● Exercise details
What does the PostgreSQL guide's data type table recommend using for a primary key?

PostgreSQL schema design, query optimization, indexing, and administration. Use when working with PostgreSQL, JSONB, partitioning, RLS, CTEs, window function...
SKILL.md

---
name: ia-postgresql
class: language
description: >-
  PostgreSQL schema design, query optimization, indexing, and administration.
  Use when working with PostgreSQL, JSONB, partitioning, RLS, CTEs, window
  functions, or EXPLAIN ANALYZE.
paths: "**/*.sql"
---

# PostgreSQL

## Data Type Defaults

| Need | Use | Avoid |
|------|-----|-------|
| Primary key | `BIGINT GENERATED ALWAYS AS IDENTITY` | `SERIAL`, `BIGSERIAL` |
| Timestamps | `TIMESTAMPTZ` | `TIMESTAMP` (loses timezone) |
| Text | `TEXT` | `VARCHAR(n)` unless constraint needed |
| Money | `NUMERIC(precision, scale)` | `MONEY`, `FLOAT` |
| Boolean | `BOOLEAN` with `NOT NULL DEFAULT` | nullable booleans |
| JSON | `JSONB` | `JSON` (no indexing), text JSON |
| UUID | `gen_random_uuid()` (PG13+) | `uuid-ossp` extension |
| IP addresses | `INET` / `CIDR` | text |
| Ranges | `TSTZRANGE`, `INT4RANGE`, etc. | pair of columns |

## Schema Rules

- Every FK column gets an index (PG does NOT auto-create these)

● Data below
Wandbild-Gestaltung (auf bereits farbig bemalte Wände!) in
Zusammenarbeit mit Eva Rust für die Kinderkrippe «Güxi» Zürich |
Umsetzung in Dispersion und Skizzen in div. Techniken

● Finished exercise
`BIGINT GENERATED ALWAYS AS IDENTITY`